His views on decision-making seem directly applicable to the core problem of an entrepreneur: making decisions quickly based on incomplete information:
When Paul Milgrom recommended me to replace him as a co-editor of the American Economic Review, a post I held over nine years [1993-2002], one of the attributes he gave as a justification for the recommendation was that I am opinionated. At the time, I considered “opinionated” to mean ‘holding opinions without regard to the facts,’ and indeed dictionary definitions suggest ‘stubborn adherence to preconceived notions.’In his resume, there’s little evidence of any entrepreneurial bent, and in fact he was the economist helping the Federal Trade Commission attack the creative (if controversial) Rambus business model.

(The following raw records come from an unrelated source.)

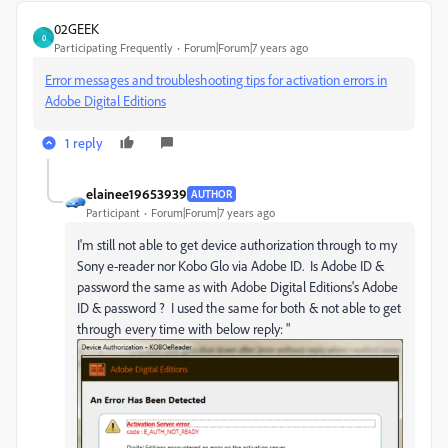
02GEEK
0
Participating Frequently
Forum|Forum|7 years ago
Error messages and troubleshooting tips for activation errors in
Adobe Digital Editions
1 reply
elainee19653939
AUTHOR
Participant
Forum|Forum|7 years ago
I'm still not able to get device authorization through to my
Sony e-reader nor Kobo Glo via Adobe ID. Is Adobe ID &
password the same as with Adobe Digital Editions's Adobe
ID & password ? I used the same for both & not able to get
through every time with below reply: "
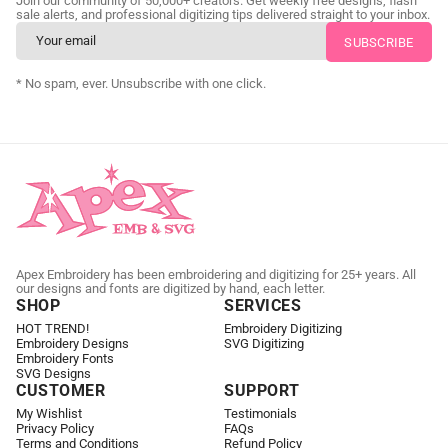
Join our community of 50,000+ creators. Get weekly free designs, flash
as little as 24 hours.
sale alerts, and professional digitizing tips delivered straight to your inbox.
CUSTOM EMBROIDERY DIGITIZING
* No spam, ever. Unsubscribe with one click.
Apex Embroidery has been embroidering and digitizing for 25+ years. All
our designs and fonts are digitized by hand, each letter.
SHOP
SERVICES
HOT TREND!
Embroidery Digitizing
Embroidery Designs
SVG Digitizing
Embroidery Fonts
SVG Designs
CUSTOMER
SUPPORT
My Wishlist
Testimonials
Privacy Policy
FAQs
Terms and Conditions
Refund Policy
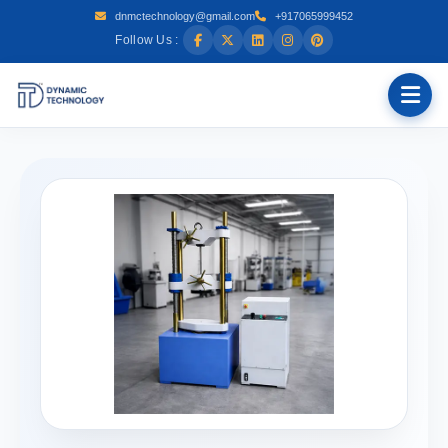
dnmctechnology@gmail.com
+917065999452
Follow Us :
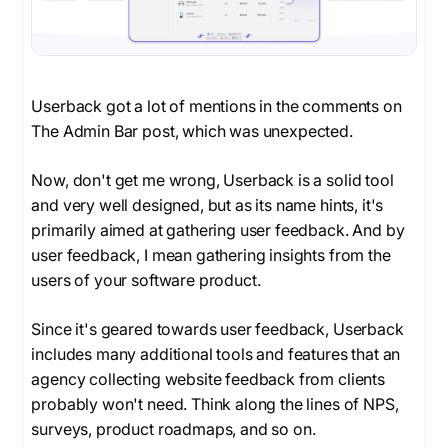
Userback got a lot of mentions in the comments on
The Admin Bar post, which was unexpected.
Now, don't get me wrong, Userback is a solid tool
and very well designed, but as its name hints, it's
primarily aimed at gathering user feedback. And by
user feedback, I mean gathering insights from the
users of your software product.
Since it's geared towards user feedback, Userback
includes many additional tools and features that an
agency collecting website feedback from clients
probably won't need. Think along the lines of NPS,
surveys, product roadmaps, and so on.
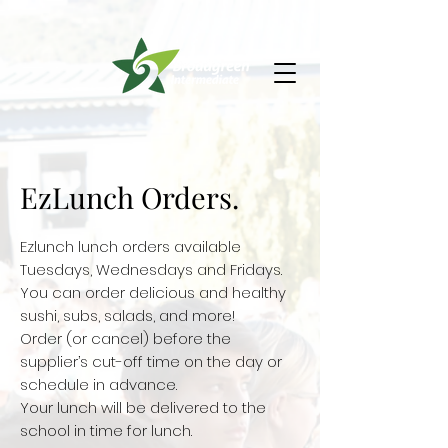
EzLunch Orders.
Ezlunch lunch orders available
Tuesdays, Wednesdays and Fridays.
You can order delicious and healthy
sushi, subs, salads, and more!
Order (or cancel) before the
supplier’s cut-off time on the day or
schedule in advance.
Your lunch will be delivered to the
school in time for lunch.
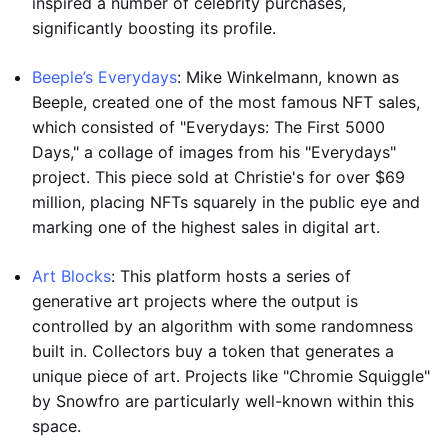
inspired a number of celebrity purchases,
significantly boosting its profile.
Beeple’s Everydays
: Mike Winkelmann, known as
Beeple, created one of the most famous NFT sales,
which consisted of "Everydays: The First 5000
Days," a collage of images from his "Everydays"
project. This piece sold at Christie's for over $69
million, placing NFTs squarely in the public eye and
marking one of the highest sales in digital art.
Art Blocks
: This platform hosts a series of
generative art projects where the output is
controlled by an algorithm with some randomness
built in. Collectors buy a token that generates a
unique piece of art. Projects like "Chromie Squiggle"
by Snowfro are particularly well-known within this
space.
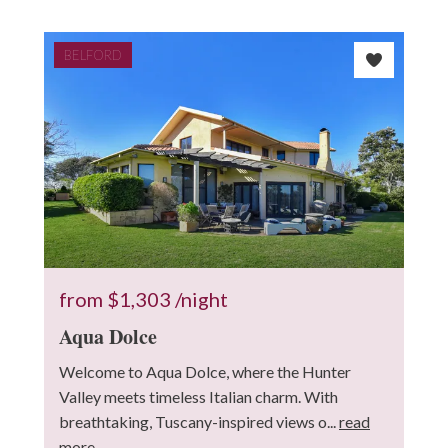
BELFORD
10
3
from
$1,303
/night
Aqua Dolce
2
Welcome to Aqua Dolce, where the Hunter
Valley meets timeless Italian charm. With
breathtaking, Tuscany-inspired views o...
read
more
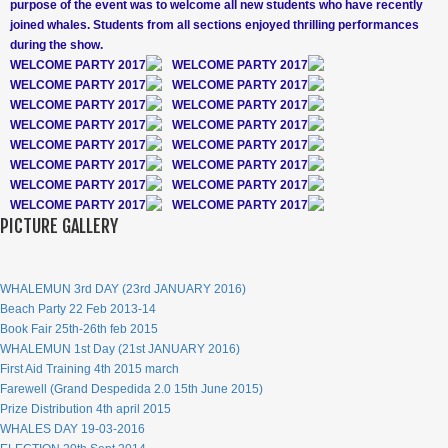
purpose of the event was to welcome all new students who have recently
joined whales. Students from all sections enjoyed thrilling performances
during the show.
WELCOME PARTY 2017
WELCOME PARTY 2017
WELCOME PARTY 2017
WELCOME PARTY 2017
WELCOME PARTY 2017
WELCOME PARTY 2017
WELCOME PARTY 2017
WELCOME PARTY 2017
WELCOME PARTY 2017
WELCOME PARTY 2017
WELCOME PARTY 2017
WELCOME PARTY 2017
WELCOME PARTY 2017
WELCOME PARTY 2017
WELCOME PARTY 2017
WELCOME PARTY 2017
PICTURE GALLERY
WHALEMUN 3rd DAY (23rd JANUARY 2016)
Beach Party 22 Feb 2013-14
Book Fair 25th-26th feb 2015
WHALEMUN 1st Day (21st JANUARY 2016)
First Aid Training 4th 2015 march
Farewell (Grand Despedida 2.0 15th June 2015)
Prize Distribution 4th april 2015
WHALES DAY 19-03-2016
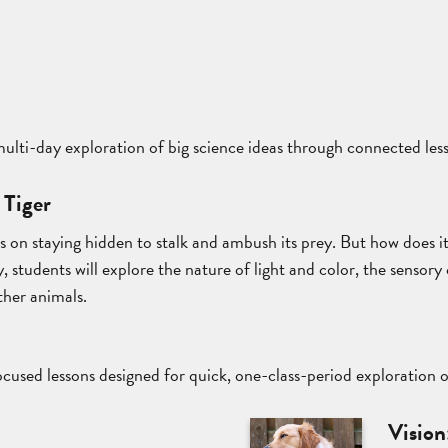
 multi-day exploration of big science ideas through connected les
 Tiger
es on staying hidden to stalk and ambush its prey. But how does i
, students will explore the nature of light and color, the sensory 
ther animals.
cused lessons designed for quick, one-class-period exploration 
t
Vision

But there is another side to being opinionated, which means having a view. It is a management truism that having a vision based on false hypotheses is better than a lack of vision, and like all truisms it is probably false some of the time, but the same feature holds true in editing: the editor’s main job is to decide what is published, and what is not. Having some basis for deciding definitely dominates the absence of a basis. Even if I don’t like to think of myself as “obstinate, stubborn or bigoted,” it is valuable to have an opinion about everything.
I do see one problem in applying his model to a startup. The editor of an elite journal has hundreds of very bright minds to draw on. Yes, half of them may say “no” when asked, and some have personal agendas. But still, this is a tremendous pool of knowledge that can correct egregious errors by the leader.
No such pool of knowledge is available to the tech startup, which raises the risks of overconfidence by its leaders. Certainly scientists (and to some degree engineers) tend to have the view there is one “right” answer. When it comes to the merits of an idea, some overconfident leaders tend to assert “this idea is wrong” when really “this idea is wrong for us.”
Henry Chesbrough famously noted that in innovation, firms often control for false positives (Type I errors) and predictably end up creating too many false negatives (Type II errors). This is one of the reasons he came up with “open innovation” paradigm — both to remind firms to avoid Type II errors, and to suggest specific mechanisms for profiting from good ideas that don’t fit.
Still, a judicious decisiveness is essential for any entrepreneur or entrepreneurial management team. From my own experience, it’s clear that postponing decisions often makes the decision for you. The key is that if it’s important, the startup can’t afford to “watch and wait” but instead must aggressively investigate to obtain the missing information.
References
R. Preston McAfee, “Edifying Editing,” American Economist, 55, 1 (Spring): 1-8.
Hat tip: pointer to McAfee essay via blog of Greg Mankiw.